REQUIREMENT 1 → In the Geopera SDK page, what do downloads return in place of raw file bytes?
REQUIREMENT 2 → From the Geopera SDK page, extract the text from "This page assumes" to "the protocol-level walkthrough.".

Moving bytes in and out of Geopera is deliberately not a one-call helper: there is no `client.upload_file(...)` or `client.download(...)` convenience. The SDK reserves quota, signs URLs, and finalizes sessions, while you perform the actual byte transfer with your own `httpx`. Uploads are a multi-step **session** — initiate, sign, `PUT` the bytes yourself, complete — and downloads return JSON **descriptors** (a short-lived signed URL), never raw file bytes. This page shows the exact operations, fields, return shapes, and complete worked examples for both directions, leading with the fluent `Geopera` client and keeping the generated operation modules as the documented escape hatch.

This page assumes a configured client. With the fluent client that is `client = Geopera(token="gpra_...")`; with the generated layer it is an `AuthenticatedClient` called `client`. See [client setup](/api-reference/sdks/python) for both, [calling operations](/api-reference/sdks/python/operations) for how `sync` / `sync_detailed` work, and the [uploads guide](/api-reference/guides/uploads) for the protocol-level walkthrough.

## The two surfaces

Every operation here is reachable two ways, and both hit the same `POST` endpoint:

- **Fluent (recommended).** `client.<resource>.<action>(body)` where the resource path mirrors the dotted operation id. `uploads.initiate` is `client.uploads.initiate({...})`; the three-segment `items.asset.download` is `client.items.asset.download({...})`. The body is a plain dict (converted to the typed input model for you) or the typed model itself. The return is the typed output model, a decoded JSON value, or a typed error model. Pass `detailed=True` to get the full typed `Response` with the status code and headers.

DATASET CONTENT →
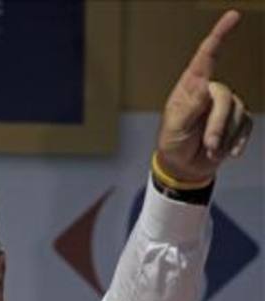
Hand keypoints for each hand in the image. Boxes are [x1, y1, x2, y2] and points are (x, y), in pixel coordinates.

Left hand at [157, 10, 252, 183]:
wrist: (183, 165)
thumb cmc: (173, 143)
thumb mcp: (174, 128)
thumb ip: (189, 108)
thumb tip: (203, 86)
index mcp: (190, 88)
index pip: (205, 58)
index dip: (219, 36)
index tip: (232, 16)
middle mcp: (210, 92)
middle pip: (225, 98)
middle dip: (217, 125)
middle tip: (208, 144)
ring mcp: (225, 106)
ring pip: (237, 115)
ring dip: (223, 138)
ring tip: (208, 149)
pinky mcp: (237, 121)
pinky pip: (246, 128)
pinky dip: (235, 143)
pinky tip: (226, 152)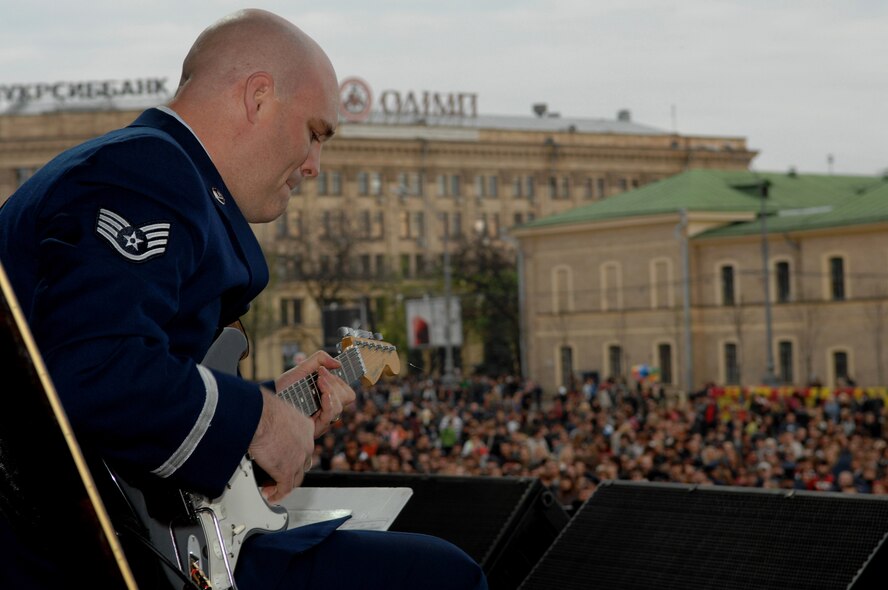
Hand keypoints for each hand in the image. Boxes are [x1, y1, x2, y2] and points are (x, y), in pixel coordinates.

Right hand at [249, 388, 314, 502]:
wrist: (260, 417)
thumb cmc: (264, 408)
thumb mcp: (278, 409)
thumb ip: (277, 418)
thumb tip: (266, 417)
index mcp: (306, 427)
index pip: (305, 445)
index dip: (296, 454)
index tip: (288, 457)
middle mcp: (307, 444)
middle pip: (303, 463)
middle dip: (292, 470)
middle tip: (280, 474)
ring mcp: (298, 459)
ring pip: (295, 478)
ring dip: (284, 485)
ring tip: (273, 487)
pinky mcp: (286, 471)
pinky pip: (284, 488)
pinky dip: (277, 494)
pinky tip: (271, 495)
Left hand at [275, 350, 356, 437]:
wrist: (270, 399)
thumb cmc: (285, 386)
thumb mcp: (302, 368)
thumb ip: (320, 359)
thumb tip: (338, 363)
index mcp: (328, 396)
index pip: (346, 391)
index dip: (341, 380)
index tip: (328, 370)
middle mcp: (328, 408)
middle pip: (347, 398)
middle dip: (335, 383)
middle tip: (320, 375)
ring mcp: (323, 419)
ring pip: (340, 406)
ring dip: (331, 390)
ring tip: (318, 381)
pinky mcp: (316, 428)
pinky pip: (330, 416)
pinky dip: (329, 402)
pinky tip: (323, 394)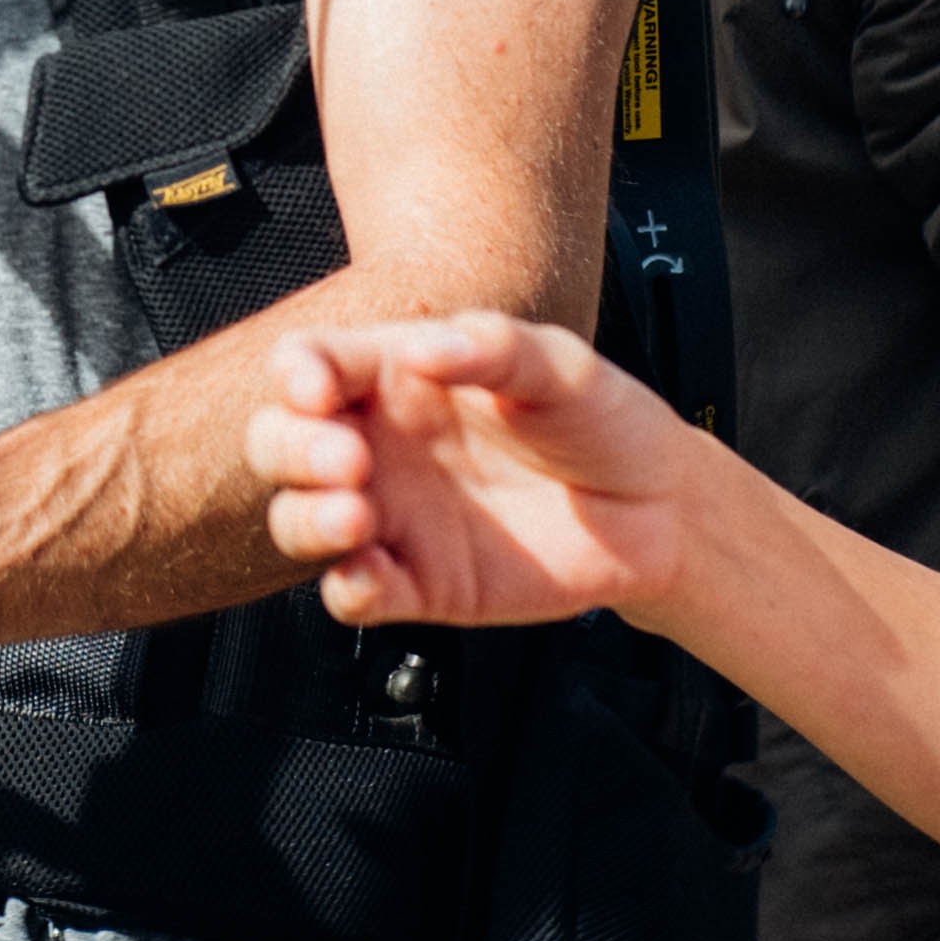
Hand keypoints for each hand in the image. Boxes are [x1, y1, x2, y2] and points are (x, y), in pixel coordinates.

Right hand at [245, 311, 716, 633]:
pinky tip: (373, 574)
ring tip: (356, 516)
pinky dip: (347, 589)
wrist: (660, 509)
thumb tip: (421, 350)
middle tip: (346, 458)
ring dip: (306, 518)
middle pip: (279, 443)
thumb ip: (492, 347)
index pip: (311, 365)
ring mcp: (394, 517)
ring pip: (298, 519)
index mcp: (398, 378)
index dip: (296, 374)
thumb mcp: (558, 364)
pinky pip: (353, 593)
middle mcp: (381, 446)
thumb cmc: (602, 420)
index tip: (319, 390)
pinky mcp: (417, 584)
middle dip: (291, 448)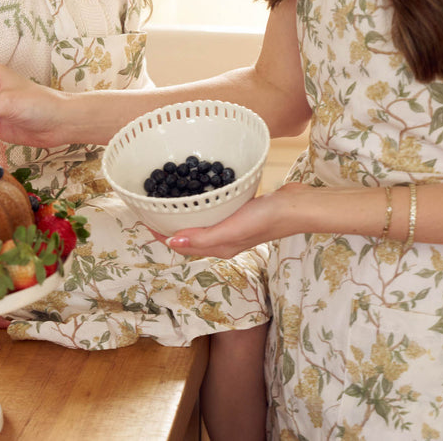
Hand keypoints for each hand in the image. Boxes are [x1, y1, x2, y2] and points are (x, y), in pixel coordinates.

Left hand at [162, 183, 308, 257]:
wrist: (298, 207)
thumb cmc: (266, 219)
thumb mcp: (232, 229)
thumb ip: (204, 238)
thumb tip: (173, 243)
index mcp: (220, 247)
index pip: (183, 245)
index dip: (162, 236)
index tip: (145, 222)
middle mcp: (224, 240)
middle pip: (189, 237)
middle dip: (169, 227)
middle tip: (152, 210)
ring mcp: (233, 227)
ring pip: (201, 226)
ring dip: (185, 218)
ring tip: (170, 203)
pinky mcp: (241, 214)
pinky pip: (214, 213)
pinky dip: (202, 208)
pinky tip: (201, 195)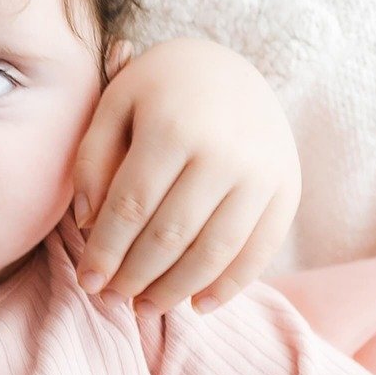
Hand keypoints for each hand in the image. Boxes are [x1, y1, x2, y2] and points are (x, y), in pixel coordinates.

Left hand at [72, 39, 299, 311]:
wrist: (228, 66)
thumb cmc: (156, 91)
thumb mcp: (113, 108)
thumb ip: (92, 162)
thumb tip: (88, 225)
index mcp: (173, 128)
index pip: (131, 207)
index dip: (106, 252)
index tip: (87, 281)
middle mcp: (224, 153)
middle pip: (172, 235)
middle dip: (136, 277)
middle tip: (111, 299)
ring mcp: (263, 173)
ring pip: (216, 251)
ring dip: (177, 289)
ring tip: (146, 308)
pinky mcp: (287, 189)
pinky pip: (259, 249)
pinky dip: (230, 285)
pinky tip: (198, 305)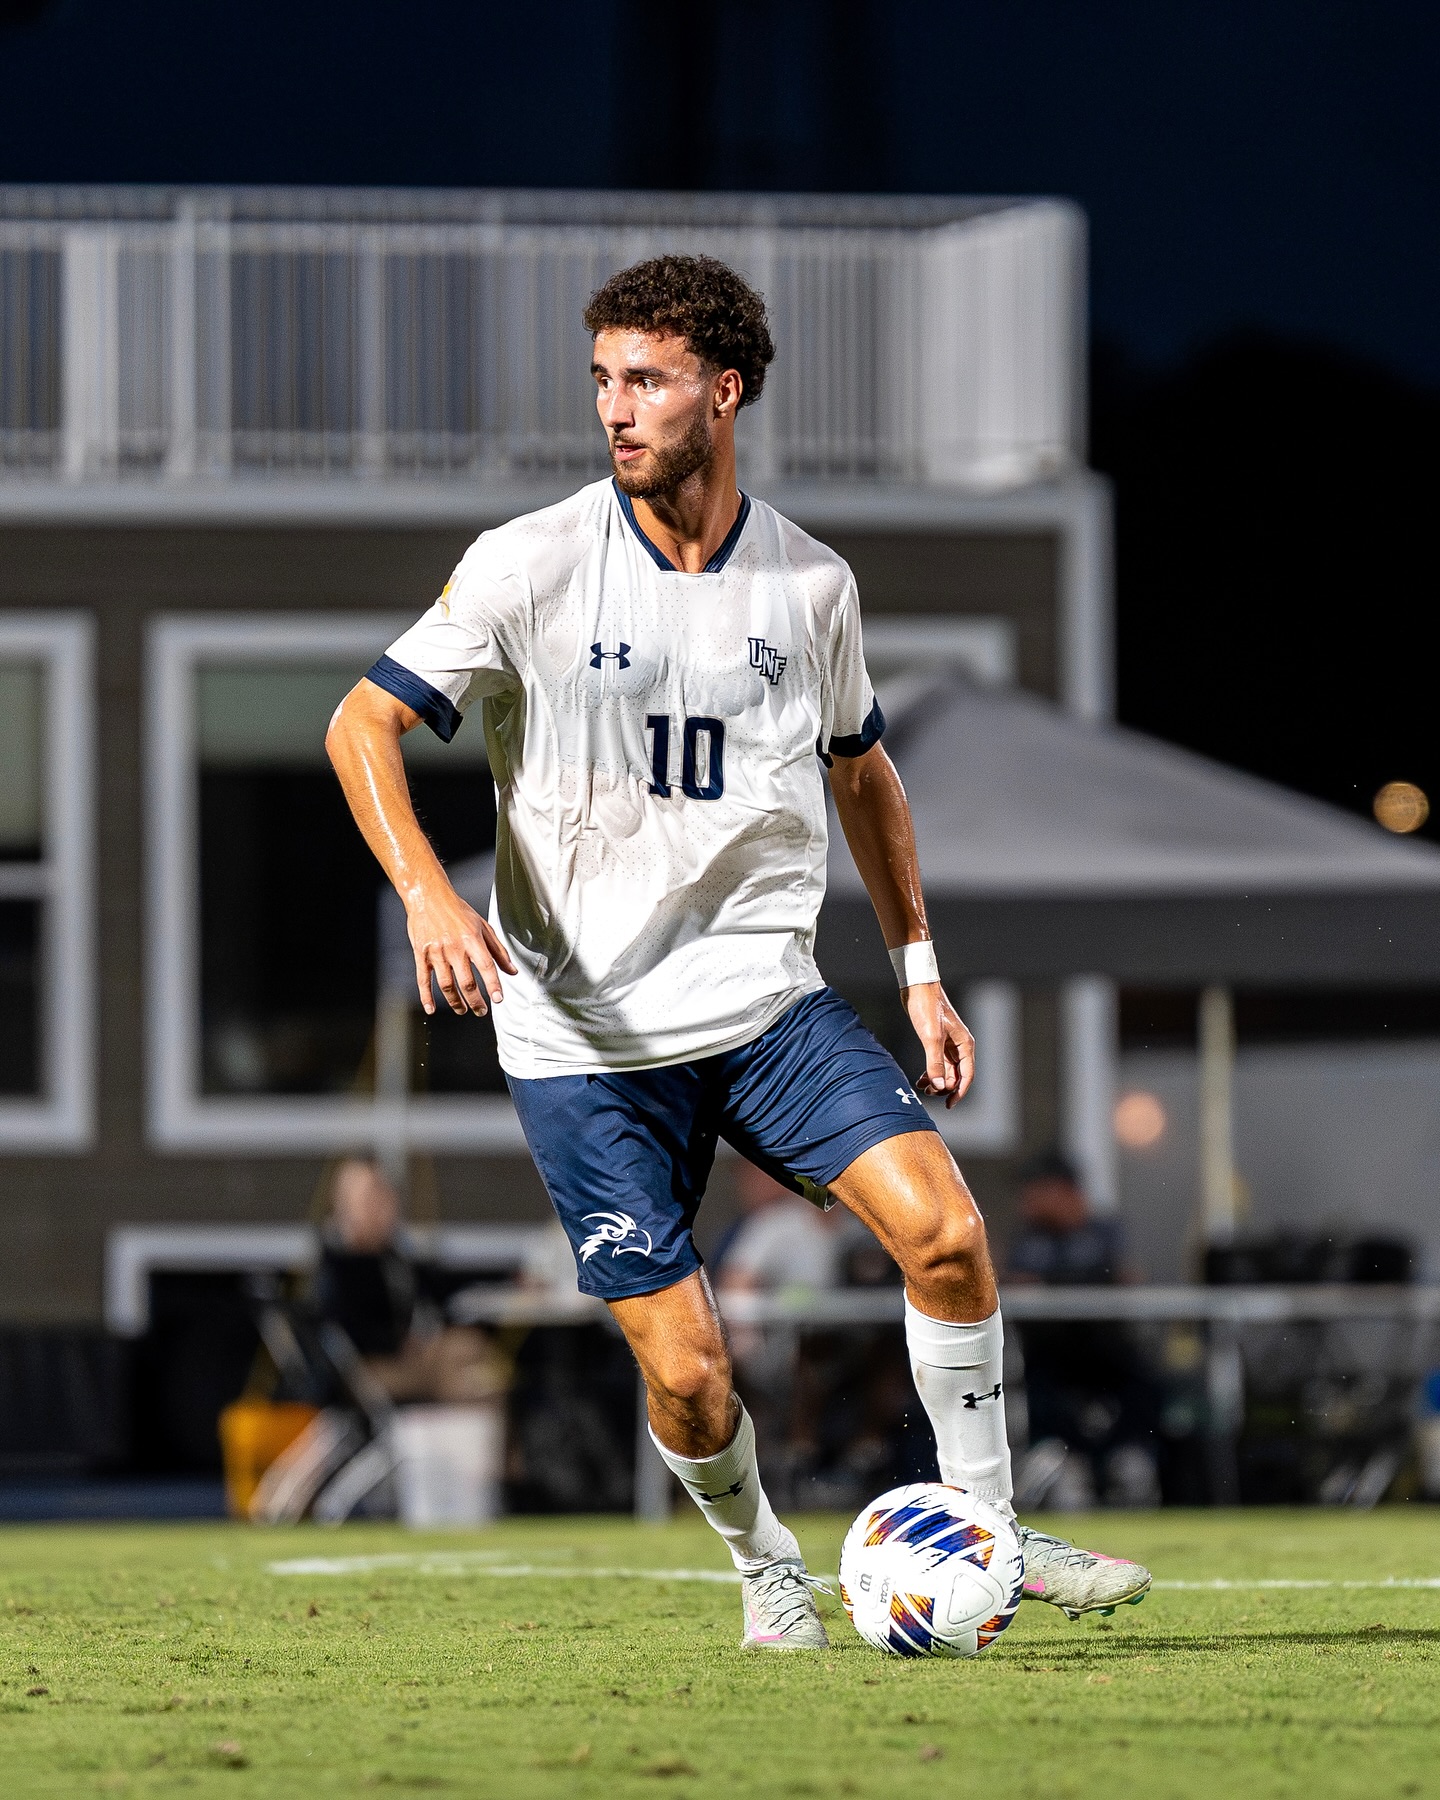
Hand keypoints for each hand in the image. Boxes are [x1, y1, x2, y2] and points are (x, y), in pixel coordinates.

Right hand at [405, 880, 517, 1016]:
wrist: (428, 896)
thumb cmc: (456, 910)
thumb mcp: (483, 926)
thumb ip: (498, 950)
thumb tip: (512, 970)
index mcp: (472, 939)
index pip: (486, 966)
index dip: (493, 985)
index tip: (498, 999)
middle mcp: (454, 947)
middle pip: (467, 981)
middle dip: (476, 1001)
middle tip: (481, 1011)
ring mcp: (436, 952)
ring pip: (446, 985)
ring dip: (455, 1002)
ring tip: (463, 1010)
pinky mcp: (421, 955)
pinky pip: (423, 980)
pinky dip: (426, 997)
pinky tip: (431, 1008)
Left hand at [903, 983, 974, 1107]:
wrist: (917, 987)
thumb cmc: (927, 1008)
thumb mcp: (931, 1038)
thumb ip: (935, 1063)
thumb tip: (940, 1087)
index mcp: (965, 1044)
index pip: (967, 1075)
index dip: (959, 1092)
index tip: (949, 1105)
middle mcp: (960, 1046)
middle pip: (956, 1075)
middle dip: (944, 1087)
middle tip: (927, 1093)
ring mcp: (948, 1044)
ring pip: (946, 1071)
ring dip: (936, 1081)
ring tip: (922, 1087)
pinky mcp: (937, 1041)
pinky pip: (938, 1063)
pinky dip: (931, 1073)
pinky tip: (920, 1079)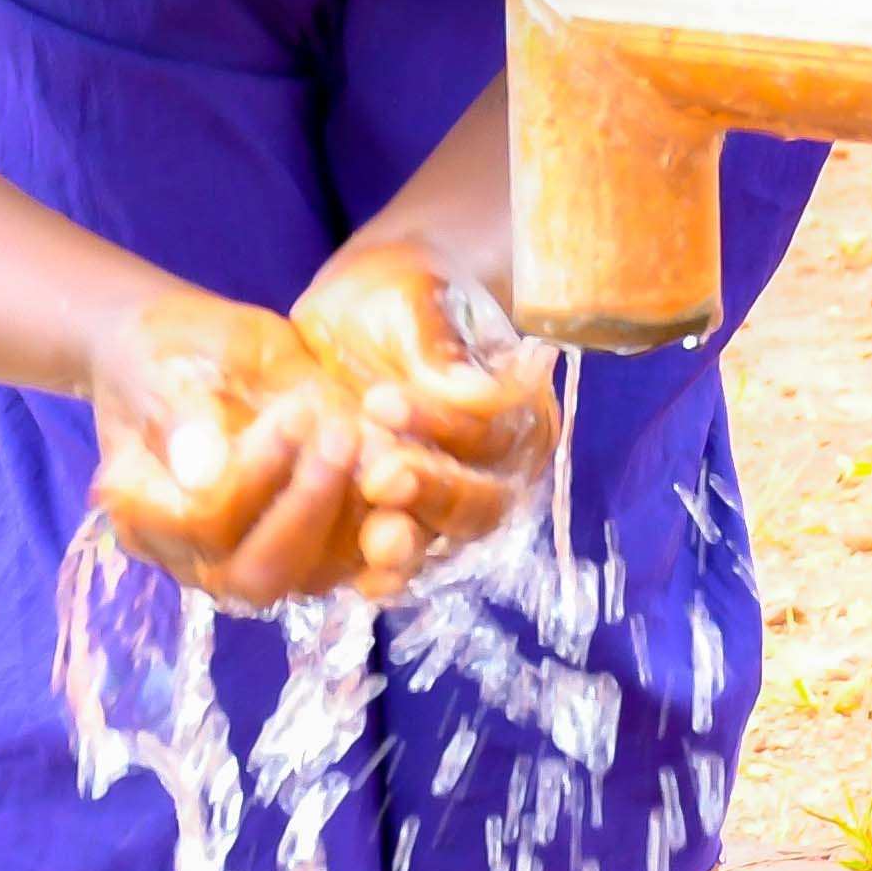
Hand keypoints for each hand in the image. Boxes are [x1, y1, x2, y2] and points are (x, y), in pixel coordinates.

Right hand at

TASK SOLUTION 1 → JSON descriptors (a short-lived signed URL).

TASK SOLUTION 2 →
This page assumes a configured client. With the fluent client that is `client = Geopera(token="gpra_...")`; with the generated layer it is an `AuthenticatedClient` called `client`. See [client setup](/api-reference/sdks/python) for both, [calling operations](/api-reference/sdks/python/operations) for how `sync` / `sync_detailed` work, and the [uploads guide](/api-reference/guides/uploads) for the protocol-level walkthrough.